Physicians often have to grapple with the question if their patients are better off knowing their diagnosis of a life-changing disease or should the information be kept from them so what time they have left will be lived as fully as possible. A 2004 review of research found about half of all physicians were reluctant to inform patients of an Alzheimer’s diagnosis.
Brian Carpenter, PhD, associate professor of psychology in Arts & Sciences, Washington University, wanted to know how physicians could address the question of informing a patient they have Alzheimer’s disease and how the diagnosis impacts patients’ lives. The study consisted of 90 patients and their caregivers. Initially, the patients had gone to the Alzheimer’s Disease Research Center for an evaluation. Of the 90 patients, 69% were determined to have Alzheimer’s disease.
After patients were given a diagnosis of Alzheimer’s they and their families were found to have decreased levels of anxiety. Researchers believe one reason a diagnosis of Alzheimer’s could be comforting is that it provides an explanation for what has been going on with the patient.

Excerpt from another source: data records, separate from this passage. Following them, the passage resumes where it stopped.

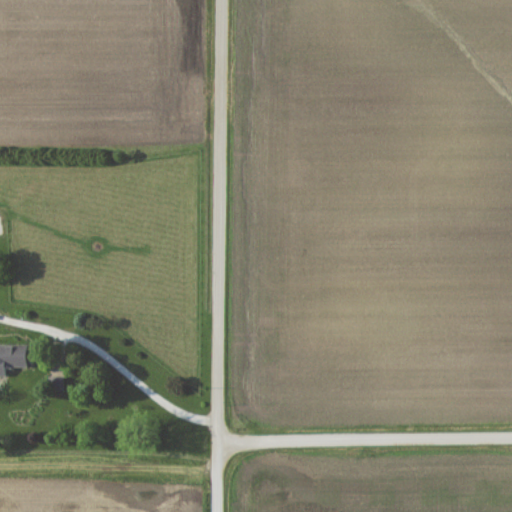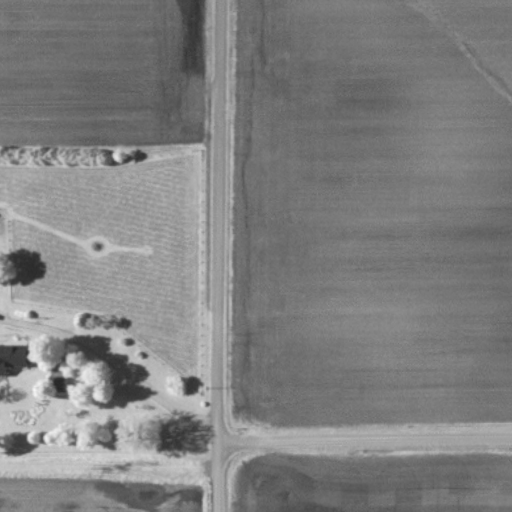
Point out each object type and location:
road: (227, 256)
road: (116, 364)
road: (369, 432)
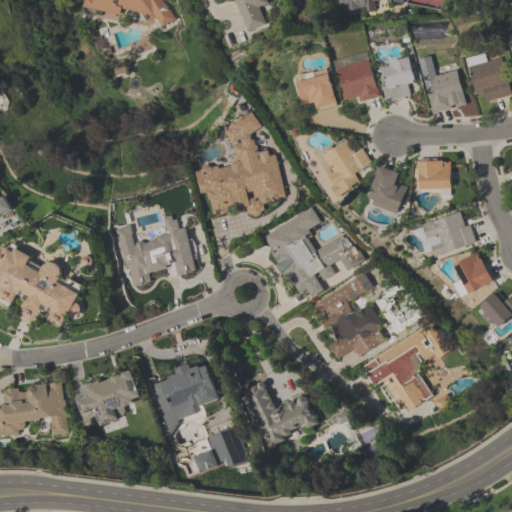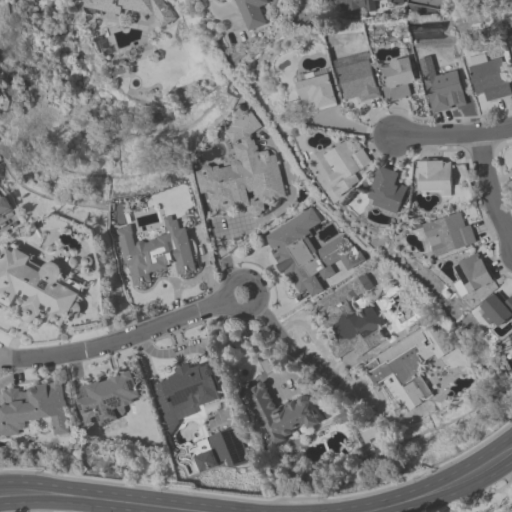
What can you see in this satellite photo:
building: (361, 6)
building: (129, 8)
road: (223, 11)
building: (252, 14)
building: (489, 77)
building: (397, 79)
building: (356, 81)
building: (442, 90)
building: (317, 92)
road: (451, 138)
building: (345, 167)
building: (242, 176)
building: (434, 176)
road: (495, 187)
building: (387, 192)
building: (4, 205)
building: (449, 234)
building: (155, 253)
building: (308, 254)
building: (472, 274)
building: (38, 288)
building: (496, 309)
building: (497, 310)
building: (346, 321)
building: (510, 338)
road: (122, 340)
building: (510, 340)
road: (297, 354)
building: (407, 370)
building: (187, 390)
building: (109, 398)
building: (33, 408)
building: (279, 416)
building: (228, 448)
road: (261, 510)
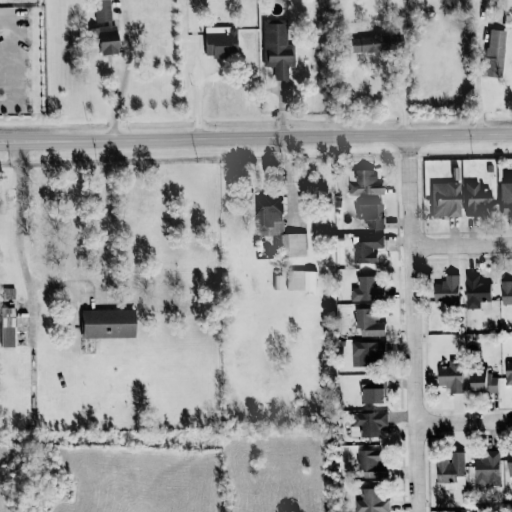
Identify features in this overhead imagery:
building: (99, 10)
building: (102, 40)
building: (387, 41)
building: (218, 43)
building: (276, 51)
building: (492, 53)
road: (122, 79)
road: (265, 136)
road: (9, 141)
building: (362, 183)
building: (504, 198)
building: (443, 199)
building: (474, 199)
building: (266, 211)
building: (369, 216)
road: (19, 231)
building: (292, 245)
road: (461, 245)
building: (368, 247)
building: (302, 282)
building: (365, 290)
building: (445, 291)
building: (506, 292)
building: (476, 293)
building: (366, 323)
road: (412, 323)
building: (104, 324)
building: (5, 327)
building: (366, 353)
building: (507, 372)
building: (449, 376)
building: (480, 381)
building: (370, 385)
building: (370, 396)
road: (463, 421)
building: (369, 423)
building: (366, 460)
building: (508, 463)
building: (449, 468)
building: (486, 469)
building: (370, 501)
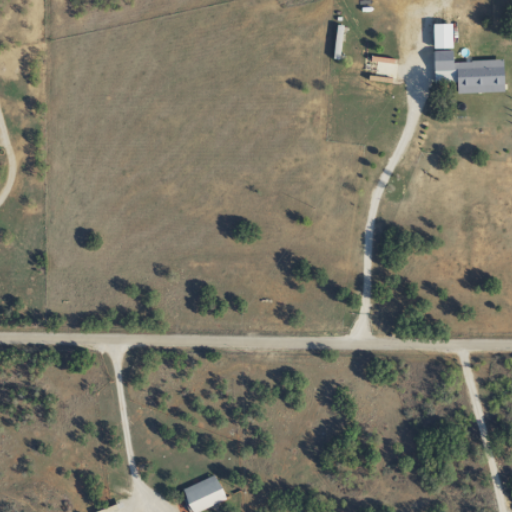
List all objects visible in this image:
building: (437, 47)
building: (475, 77)
building: (360, 81)
road: (256, 339)
road: (320, 427)
building: (199, 494)
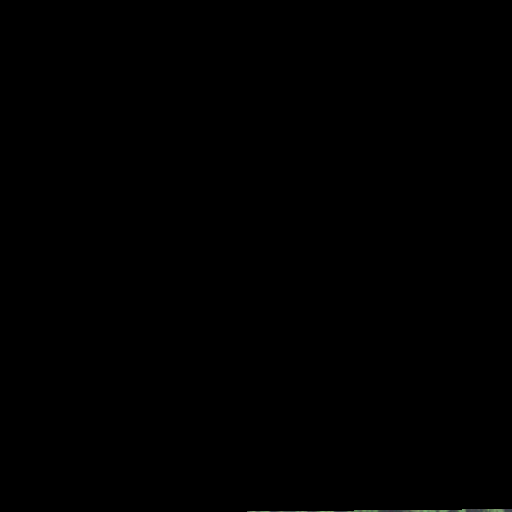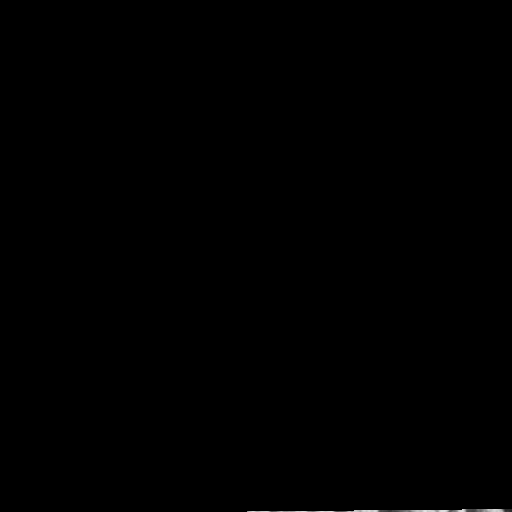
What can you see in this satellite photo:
road: (254, 378)
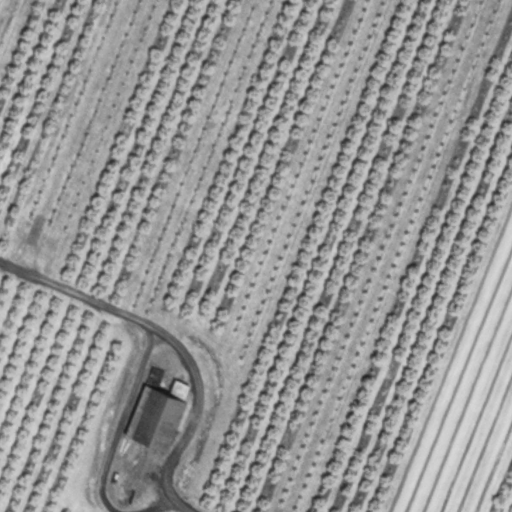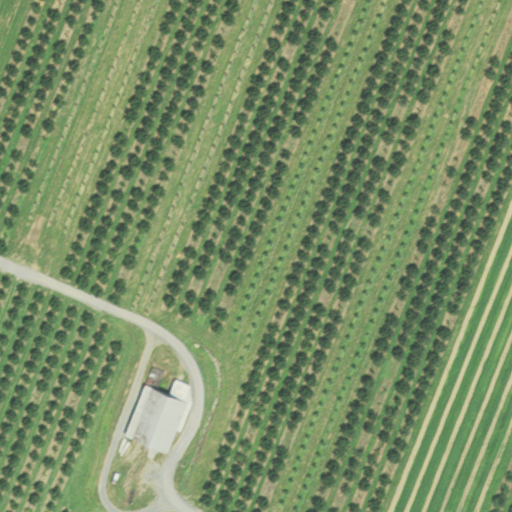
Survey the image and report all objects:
road: (175, 343)
building: (164, 413)
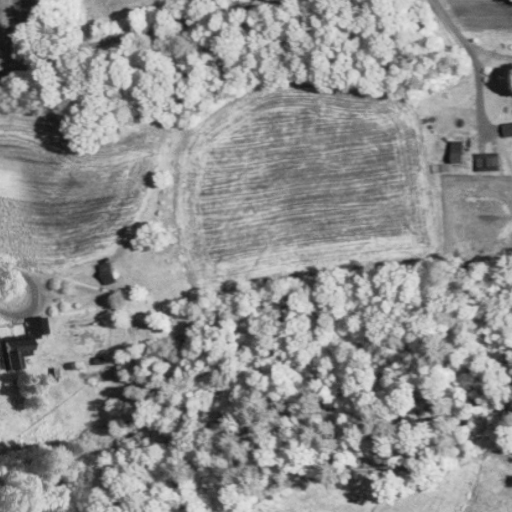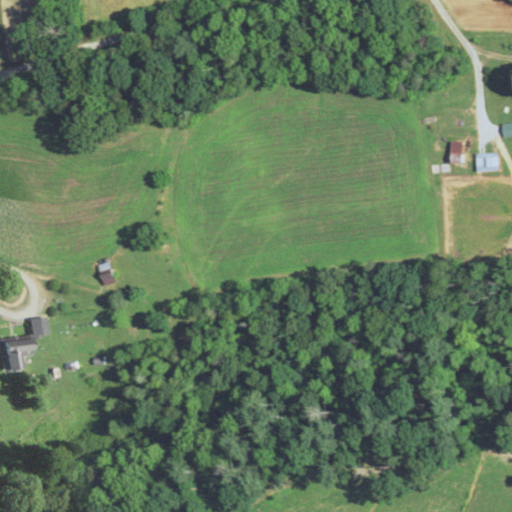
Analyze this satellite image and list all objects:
road: (134, 33)
road: (488, 52)
road: (475, 60)
building: (508, 130)
building: (460, 151)
building: (490, 162)
road: (35, 292)
building: (17, 351)
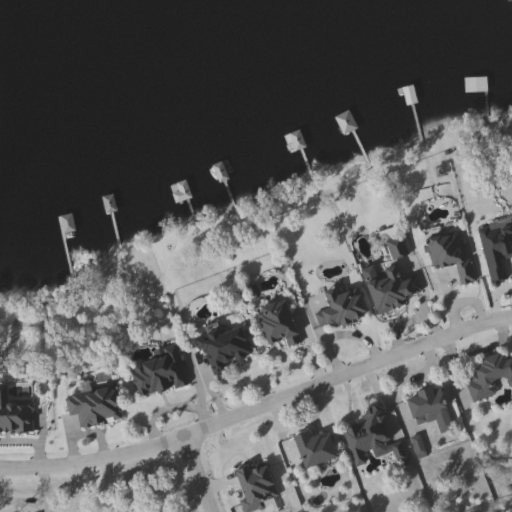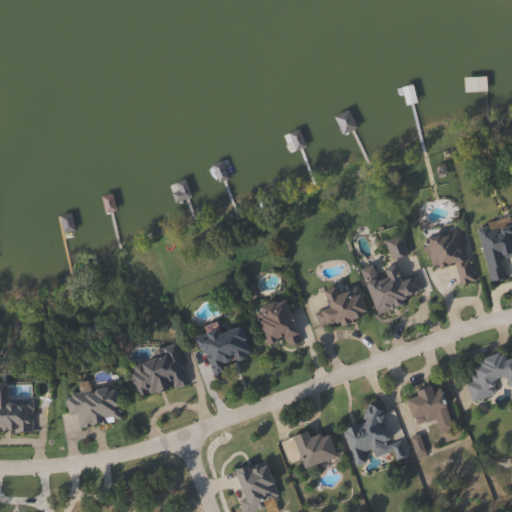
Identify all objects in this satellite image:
building: (471, 85)
building: (471, 85)
building: (391, 246)
building: (392, 247)
building: (492, 248)
building: (444, 249)
building: (493, 249)
building: (445, 250)
building: (387, 289)
building: (387, 289)
building: (335, 306)
building: (336, 306)
building: (273, 322)
building: (274, 322)
building: (217, 346)
building: (218, 346)
building: (155, 372)
building: (155, 372)
building: (486, 375)
building: (487, 375)
road: (260, 393)
building: (423, 404)
building: (90, 405)
building: (423, 405)
building: (90, 406)
building: (14, 414)
building: (14, 415)
building: (367, 437)
building: (368, 438)
building: (415, 446)
building: (415, 446)
building: (310, 448)
building: (310, 448)
road: (207, 467)
building: (251, 485)
building: (252, 486)
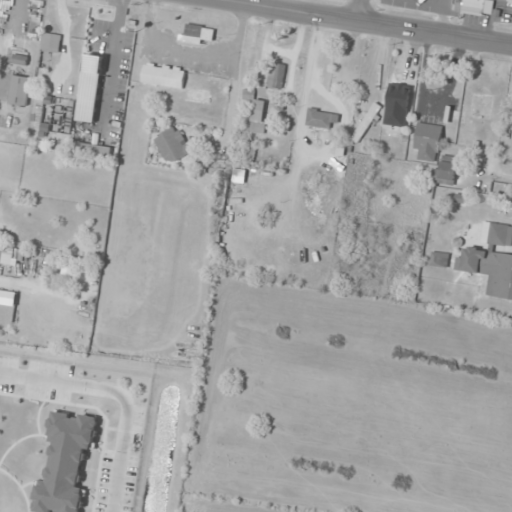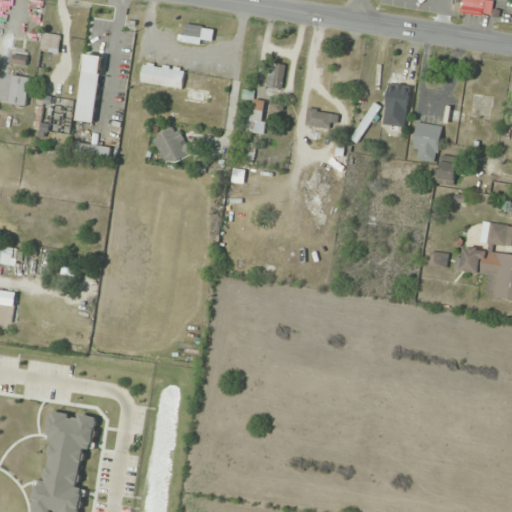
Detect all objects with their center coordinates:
road: (353, 10)
road: (367, 22)
building: (195, 35)
building: (51, 43)
building: (99, 53)
building: (20, 58)
building: (163, 76)
building: (276, 76)
building: (206, 86)
building: (19, 91)
building: (399, 98)
building: (257, 116)
building: (322, 120)
building: (365, 123)
building: (97, 135)
building: (427, 142)
building: (172, 145)
building: (445, 171)
building: (7, 256)
building: (439, 260)
building: (491, 260)
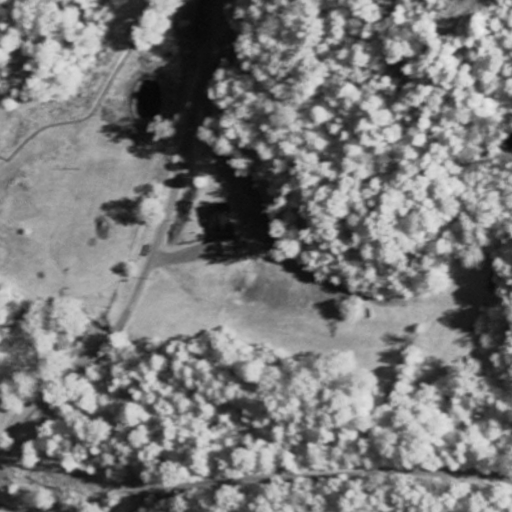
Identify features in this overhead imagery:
building: (228, 222)
road: (152, 248)
road: (253, 477)
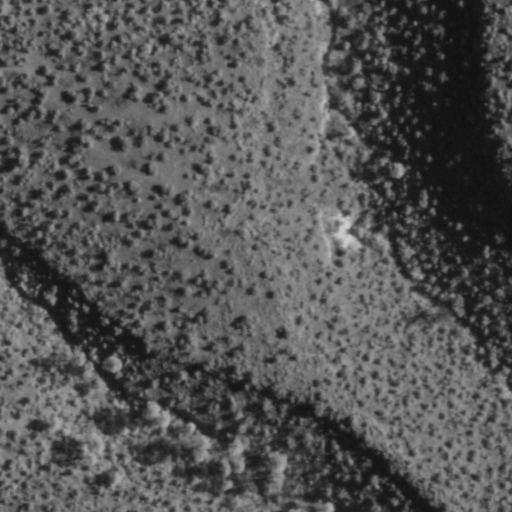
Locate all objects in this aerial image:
road: (241, 286)
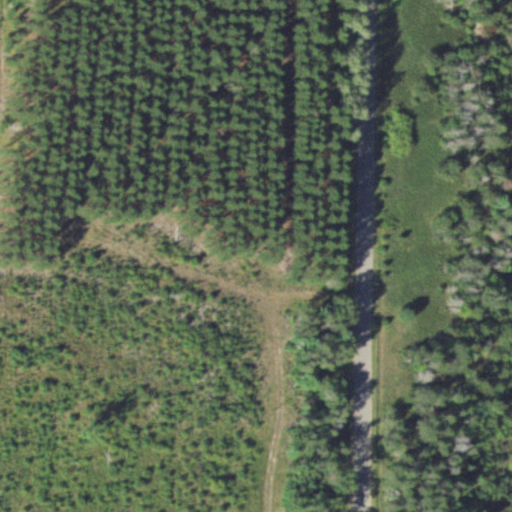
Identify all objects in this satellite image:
road: (366, 256)
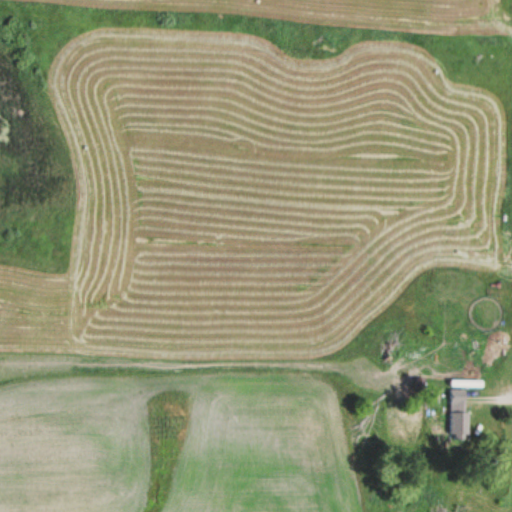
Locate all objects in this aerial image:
road: (511, 88)
building: (458, 426)
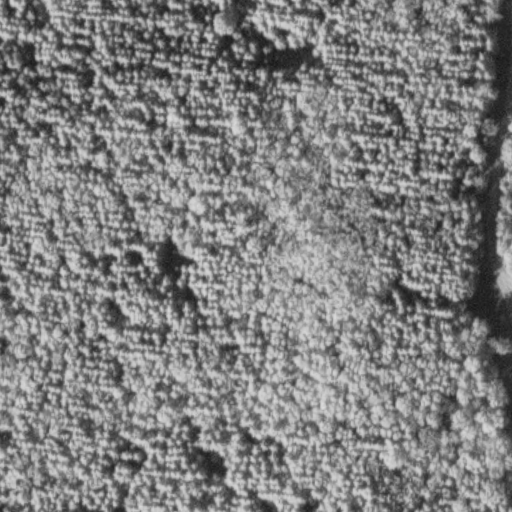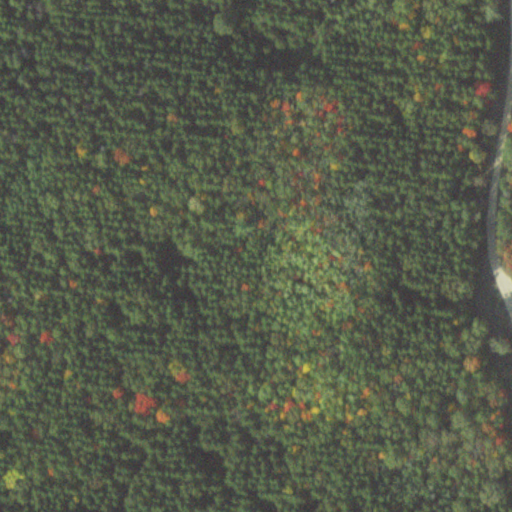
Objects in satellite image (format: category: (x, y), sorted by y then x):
road: (500, 203)
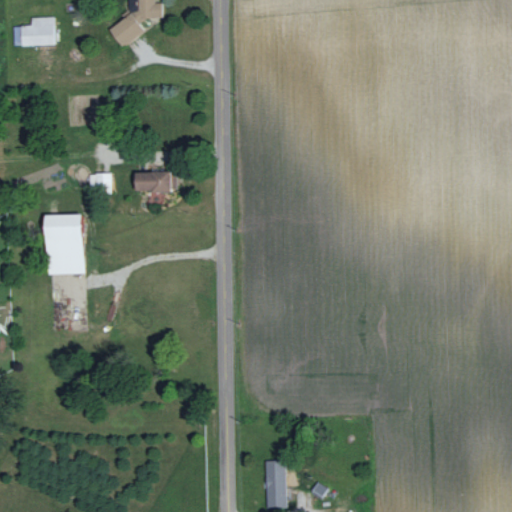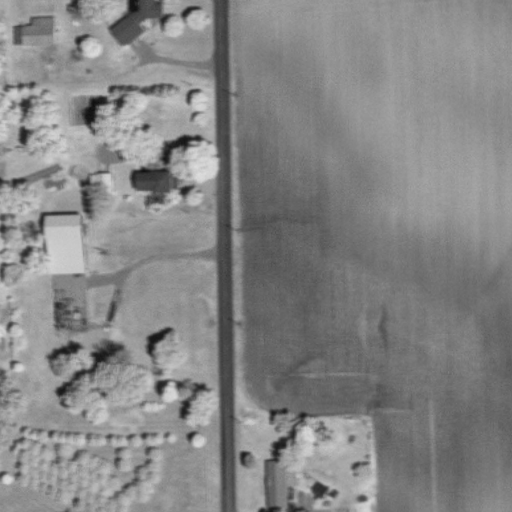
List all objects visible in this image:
building: (140, 19)
building: (38, 30)
building: (162, 179)
building: (72, 241)
road: (222, 256)
building: (279, 482)
building: (323, 488)
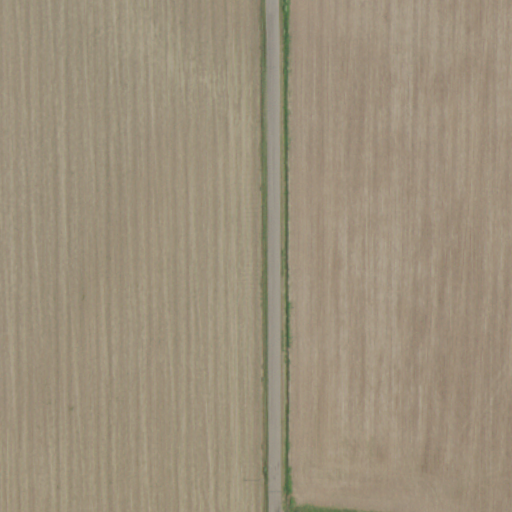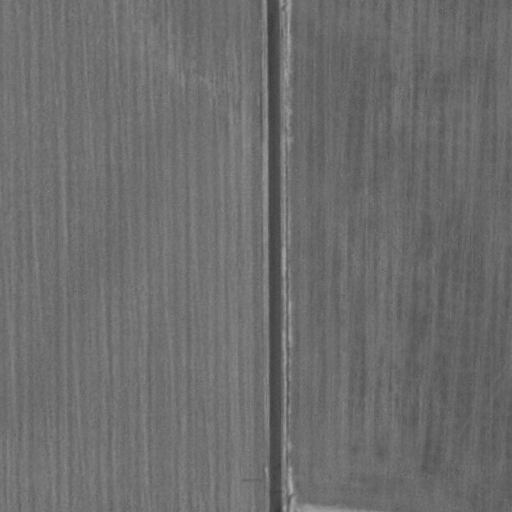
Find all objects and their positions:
road: (287, 256)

Carpenter feels that more physicians are informing their patients of a Alzheimer’s disease diagnosis since the 2004 research review because of public awareness about Alzheimer’s.
Early diagnosis of Alzheimer’s allows for early intervention, which helps delay the effects of Alzheimer’s and dementia. Although medications available on the market today can only delay symptoms it does allow for the patient to continue living in their home for 3-6 months before going to a nursing home and that is important to the patient, family, and friends. During this time it also allows for all concerned to prepare for what is coming emotionally and to connect with support services.